Selected excerpt:
The riots in Liverpool [in August 2024] were surprising to me, because I don’t feel the UK is closed or anti-foreigner. Open Eye wasn’t damaged and the staff were safe; we closed the gallery just before the situation escalated outside. But our community exhibition partner, Spellow Library Hub, which works with migrants, was set on fire.

What happened didn’t make us think we need to change what we are doing. It made us think we need to keep on doing it. If we can offer personal stories of individuals or communities, perhaps it can help others see them as people, not as a category or something potentially harmful.

We are working on a show about war photography with Magnum Photos, which should open in March 2025. Unfortunately conflict photography is relevant again, and maybe it’s time to reconsider it. Social media has changed the way war photography is circulated and, because platforms don’t always have an editor, have changed the view offered.

Problem set:
#1 Answer these questions about the passage on the Liverpool riots and the Open Eye gallery.
(a) Which community exhibition partner was set on fire?
(b) Which organization is the war photography show being made with?
(c) When is that show expected to open?
#2 Write the next few sentences of the passage on the Liverpool riots and the Open Eye gallery, picking up after its final sentence.

(Dataset entries)
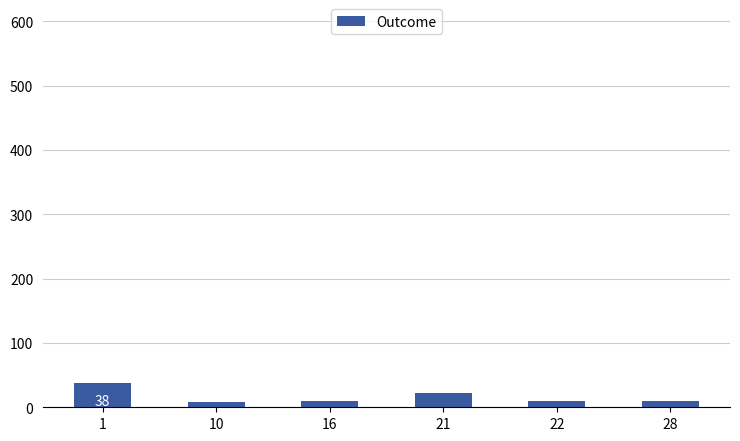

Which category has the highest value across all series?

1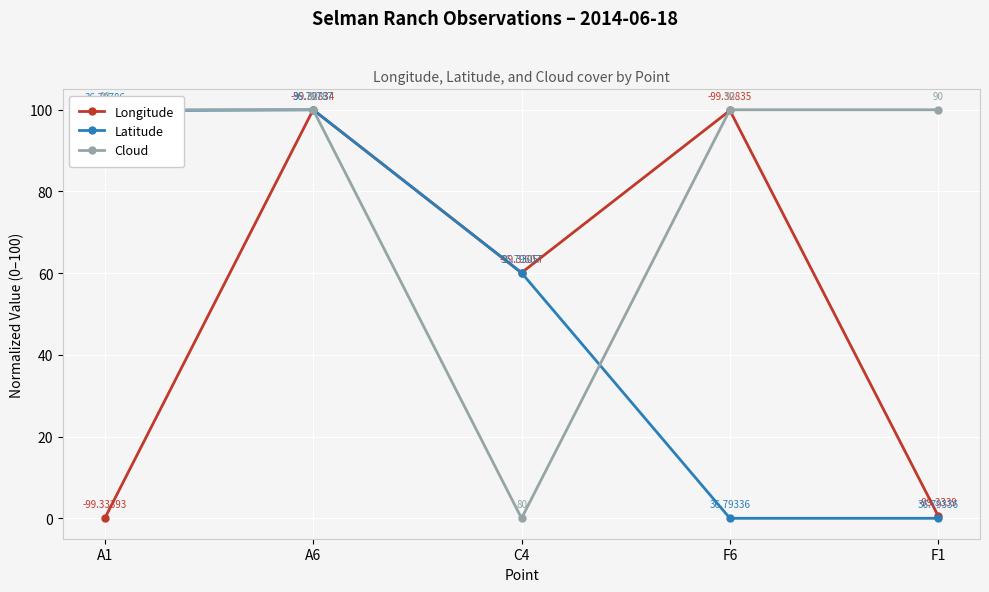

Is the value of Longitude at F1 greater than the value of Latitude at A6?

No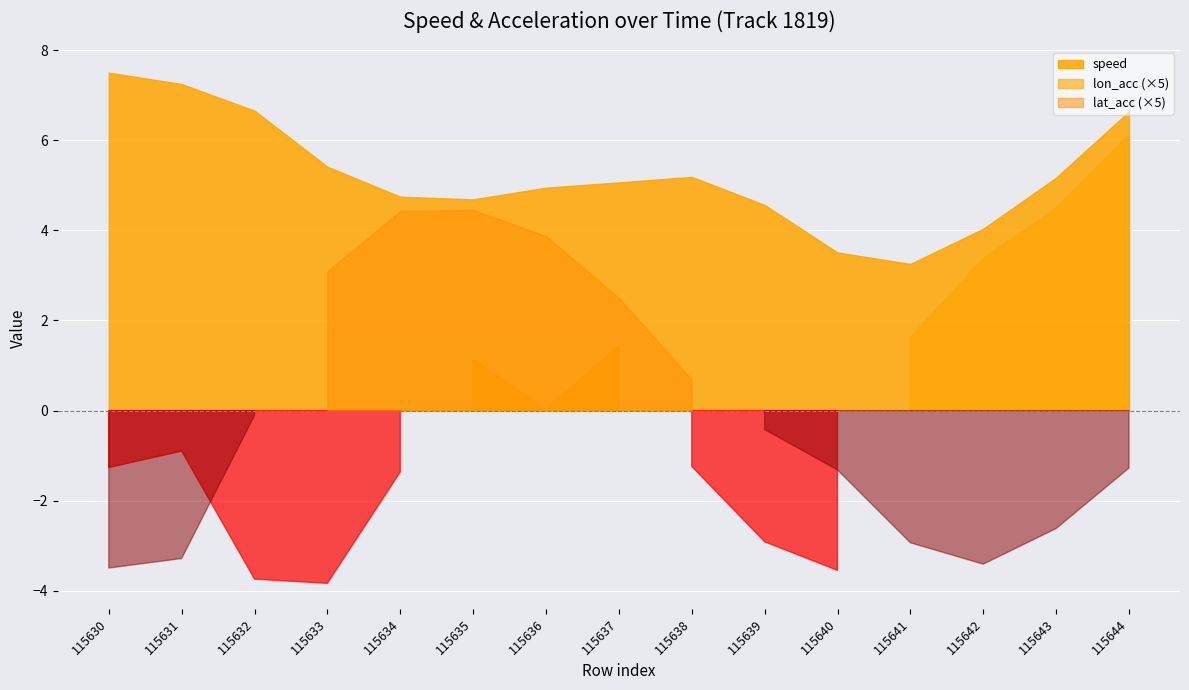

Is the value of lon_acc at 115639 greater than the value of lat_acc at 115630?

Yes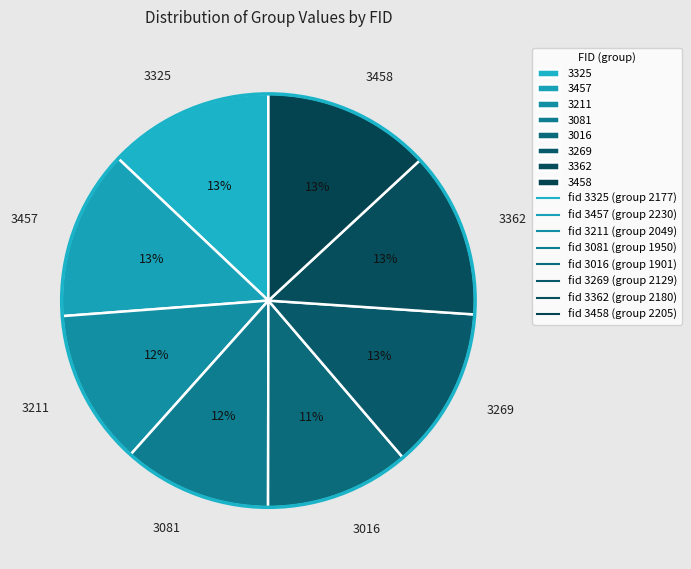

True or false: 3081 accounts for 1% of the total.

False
* * *
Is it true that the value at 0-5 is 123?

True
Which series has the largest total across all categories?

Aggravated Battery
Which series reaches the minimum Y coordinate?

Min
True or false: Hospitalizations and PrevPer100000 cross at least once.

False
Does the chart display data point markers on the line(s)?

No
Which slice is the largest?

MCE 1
==
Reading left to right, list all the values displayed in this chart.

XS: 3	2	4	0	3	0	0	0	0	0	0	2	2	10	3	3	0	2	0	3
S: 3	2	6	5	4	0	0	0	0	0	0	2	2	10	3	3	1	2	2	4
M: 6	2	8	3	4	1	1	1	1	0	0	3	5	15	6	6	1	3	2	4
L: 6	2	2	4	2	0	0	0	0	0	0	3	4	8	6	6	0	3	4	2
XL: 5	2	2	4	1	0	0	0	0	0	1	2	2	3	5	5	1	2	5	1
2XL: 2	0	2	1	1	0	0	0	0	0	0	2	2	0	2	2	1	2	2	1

Exercise responses:
#1
(a) Spellow Library Hub
(b) Magnum Photos
(c) March 2025

#2
In 2024, Viktoria and I won the open call to curate the Ukrainian Pavilion at the Venice Biennale. We wanted to tell stories about Ukrainian society, and talk about ideas and themes of otherness through personal experiences of war, emigration, and social integration.

The metaphor we landed on was camouflage nets. Since 2014 [when Russia invaded Crimea and east Ukraine], groups gather to weave these nets; people unite and work together, partly through a utilitarian need but also to meet, and have a sense of purpose. In the press you find terrifying images of war and poverty and blood. We wanted to offer a different perspective, things which are not only about being a victim.